The density of the continental crust is always lower than that of the mantle, regardless of how cold the crust becomes. As a result, it cannot be subducted into the mantle. The Indian–Eurasian plate boundary is a good example of what happens when two continental plates converge. Neither plate readily subducts and the resulting compression has produced, and continues to uplift, the Himalayan Mountains and the Tibetan Plateau. This area of continental crust is not only high – it is also deep. The crust beneath this region extends to depths of as much as 100 km, nearly three times the average crustal thickness. Rocks within this thickened crust will experience increased temperatures and pressures, leading to metamorphism, a process in which new minerals form in place of the original ones. In the deepest part of the crust, melting may occur, giving rise to granitic magmas, which will then intrude into the upper crust. In such cases of crustal thickening, the lowermost continental crust can become denser than the mantle and can detach and sink, a process called foundering or delamination.

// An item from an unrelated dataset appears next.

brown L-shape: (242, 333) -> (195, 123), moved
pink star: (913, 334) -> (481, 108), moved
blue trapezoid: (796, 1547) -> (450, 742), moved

The topographically high Himalayas are subject to extremely high rates of erosion, and the rivers draining the area carry enormous quantities of sediment. These are deposited mainly in the northern Indian Ocean, building the Ganges and Indus Fans outward from the continental margin. As the mountains erode, the mass of crust bearing down on the underlying asthenosphere is reduced. As a result of the decreased downward force, further uplift occurs.

The third kind of plate boundary is known as a transform boundary and occurs where plates slide past one another. A good example of this type of plate boundary is the San Andreas Fault system of California. Here the Pacific Plate is sliding northward past the North American Plate. The passage is not an easy one, however. The two plates occasionally stick together. When they do, stresses steadily build up. Eventually, the stress exceeds the frictional forces holding the plates together, and there is a sudden jump producing an earthquake. Earthquakes are also common in subduction zones and along mid-ocean ridges. They are much rarer in the interior of plates.

Most volcanism and crustal deformation occur along plate boundaries. A few volcanoes, however, are located in plate interiors and appear to be entirely unrelated to plate tectonic processes. Crustal uplift also occurs in association with these volcanoes. Two good examples are Hawaii and Yellowstone. These phenomena are thought to be the result of mantle plumes. Mantle plumes are convective upwellings that are largely independent of the convention driving plate motions. In contrast to the convective upwelling occurring along mid-ocean ridges, which is typically sheet-like, mantle plumes appear to be narrow (∼100 km diameter) and approximately cylindrical. Furthermore, it appears that mantle plumes rise from much deeper in the mantle, near the core–mantle boundary, than convection associated with plate motion.